To that, I say let’s look at how Jesus responded to the Pharisees.
Going on from that place, he went into their synagogue, and a man with a shriveled hand was there. Looking for a reason to bring charges against Jesus, they asked him, “Is it lawful to heal on the Sabbath?” He said to them, “If any of you has a sheep and it falls into a pit on the Sabbath, will you not take hold of it and lift it out? How much more valuable is a person than a sheep! Therefore it is lawful to do good on the Sabbath.” Then he said to the man, “Stretch out your hand.” So he stretched it out and it was completely restored, just as sound as the other. – Matthew 12:9-13 (NIV)

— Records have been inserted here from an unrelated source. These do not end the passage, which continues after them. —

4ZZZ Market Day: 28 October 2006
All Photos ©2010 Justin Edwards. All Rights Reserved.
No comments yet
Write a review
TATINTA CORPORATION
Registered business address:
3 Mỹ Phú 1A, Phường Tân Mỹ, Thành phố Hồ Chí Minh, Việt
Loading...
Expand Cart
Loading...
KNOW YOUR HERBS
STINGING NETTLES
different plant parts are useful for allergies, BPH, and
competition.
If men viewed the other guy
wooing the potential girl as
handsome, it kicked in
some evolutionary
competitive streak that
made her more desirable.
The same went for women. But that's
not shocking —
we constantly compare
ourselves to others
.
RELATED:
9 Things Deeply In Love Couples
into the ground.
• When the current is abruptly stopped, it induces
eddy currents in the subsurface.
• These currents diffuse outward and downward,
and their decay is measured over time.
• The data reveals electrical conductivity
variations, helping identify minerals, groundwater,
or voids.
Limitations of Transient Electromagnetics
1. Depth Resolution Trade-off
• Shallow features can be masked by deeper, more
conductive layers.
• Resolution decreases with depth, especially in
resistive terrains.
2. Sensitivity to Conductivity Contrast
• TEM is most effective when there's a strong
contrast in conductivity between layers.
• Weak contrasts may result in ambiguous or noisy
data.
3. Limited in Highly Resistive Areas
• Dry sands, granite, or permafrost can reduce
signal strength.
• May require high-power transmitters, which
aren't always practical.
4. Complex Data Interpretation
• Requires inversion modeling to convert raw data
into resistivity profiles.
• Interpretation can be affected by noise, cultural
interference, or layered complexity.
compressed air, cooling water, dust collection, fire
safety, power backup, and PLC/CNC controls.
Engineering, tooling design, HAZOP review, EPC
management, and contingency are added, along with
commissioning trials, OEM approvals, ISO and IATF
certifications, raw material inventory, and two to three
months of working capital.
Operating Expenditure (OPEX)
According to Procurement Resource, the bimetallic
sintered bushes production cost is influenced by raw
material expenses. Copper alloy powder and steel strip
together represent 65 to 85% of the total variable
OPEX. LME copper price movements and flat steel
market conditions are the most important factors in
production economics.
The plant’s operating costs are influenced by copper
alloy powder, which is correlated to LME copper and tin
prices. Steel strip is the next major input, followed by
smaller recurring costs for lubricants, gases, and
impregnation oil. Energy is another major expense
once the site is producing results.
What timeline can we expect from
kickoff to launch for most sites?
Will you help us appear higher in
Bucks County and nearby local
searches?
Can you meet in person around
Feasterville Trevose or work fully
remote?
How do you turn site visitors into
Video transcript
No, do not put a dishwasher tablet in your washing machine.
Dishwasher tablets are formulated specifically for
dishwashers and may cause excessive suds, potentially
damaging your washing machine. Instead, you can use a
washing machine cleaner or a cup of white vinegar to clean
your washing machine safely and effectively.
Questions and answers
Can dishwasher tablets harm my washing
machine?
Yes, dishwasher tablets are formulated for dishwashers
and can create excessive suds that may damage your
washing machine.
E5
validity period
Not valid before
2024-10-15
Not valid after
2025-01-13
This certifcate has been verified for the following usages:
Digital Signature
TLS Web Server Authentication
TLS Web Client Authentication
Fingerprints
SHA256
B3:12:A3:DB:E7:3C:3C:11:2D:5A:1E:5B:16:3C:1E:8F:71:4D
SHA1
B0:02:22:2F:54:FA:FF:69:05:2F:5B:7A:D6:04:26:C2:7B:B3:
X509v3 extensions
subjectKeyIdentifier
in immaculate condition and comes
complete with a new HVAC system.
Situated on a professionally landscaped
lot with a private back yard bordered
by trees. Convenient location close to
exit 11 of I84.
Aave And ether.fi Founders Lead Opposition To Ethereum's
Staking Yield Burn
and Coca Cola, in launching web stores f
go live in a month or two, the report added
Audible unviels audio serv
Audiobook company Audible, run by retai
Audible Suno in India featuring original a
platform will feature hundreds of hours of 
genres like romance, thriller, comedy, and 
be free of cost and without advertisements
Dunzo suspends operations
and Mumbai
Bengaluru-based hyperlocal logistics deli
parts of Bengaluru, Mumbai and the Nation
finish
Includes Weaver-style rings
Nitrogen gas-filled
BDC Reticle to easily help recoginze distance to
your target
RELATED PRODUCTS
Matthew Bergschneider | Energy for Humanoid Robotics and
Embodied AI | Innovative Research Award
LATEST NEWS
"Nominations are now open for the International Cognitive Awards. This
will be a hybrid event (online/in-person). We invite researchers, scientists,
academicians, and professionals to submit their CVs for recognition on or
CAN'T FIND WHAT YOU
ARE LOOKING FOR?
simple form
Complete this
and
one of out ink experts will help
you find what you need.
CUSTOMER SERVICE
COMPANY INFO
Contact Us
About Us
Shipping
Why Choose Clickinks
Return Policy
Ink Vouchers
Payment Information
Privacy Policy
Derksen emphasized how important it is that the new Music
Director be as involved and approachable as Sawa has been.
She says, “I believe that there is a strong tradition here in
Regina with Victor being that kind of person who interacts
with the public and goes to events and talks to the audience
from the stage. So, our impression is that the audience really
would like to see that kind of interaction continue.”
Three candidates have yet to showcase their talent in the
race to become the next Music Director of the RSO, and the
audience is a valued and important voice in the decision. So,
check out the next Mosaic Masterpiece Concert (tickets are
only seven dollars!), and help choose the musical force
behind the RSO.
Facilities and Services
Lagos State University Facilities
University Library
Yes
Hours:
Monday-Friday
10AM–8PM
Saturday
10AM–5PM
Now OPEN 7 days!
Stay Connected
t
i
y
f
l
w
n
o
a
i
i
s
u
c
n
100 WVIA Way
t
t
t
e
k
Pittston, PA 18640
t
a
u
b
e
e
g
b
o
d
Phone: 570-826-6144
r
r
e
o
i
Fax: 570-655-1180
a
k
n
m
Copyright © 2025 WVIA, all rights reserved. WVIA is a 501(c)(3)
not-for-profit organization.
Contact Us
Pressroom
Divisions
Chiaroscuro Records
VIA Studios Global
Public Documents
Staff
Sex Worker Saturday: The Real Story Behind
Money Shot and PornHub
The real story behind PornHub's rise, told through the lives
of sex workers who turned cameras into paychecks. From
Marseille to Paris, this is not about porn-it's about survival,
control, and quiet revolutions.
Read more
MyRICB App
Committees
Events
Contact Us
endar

Jesus clearly said that it is lawful to “do good on the Sabbath.” We cannot become like the Pharisees who loved to accuse people of dishonoring the Sabbath with every move they make on the “day of rest.” It’s just silly to think that a Christian today would refuse to do something because it is the Sabbath and they don’t work. No, the point is that we take a day to separate ourselves from the stress we endure throughout the week and stop to rest and enjoy the good things that God has provided for us.
Not working on Sunday can be especially challenging for entrepreneurs, but there is value in taking time to recoup your thoughts and spending quality time with your family. I know that I am going to make a concentrated effort to make Sunday a day of rest where I can enjoy the things God has made without stressing over the work that I have on my plate.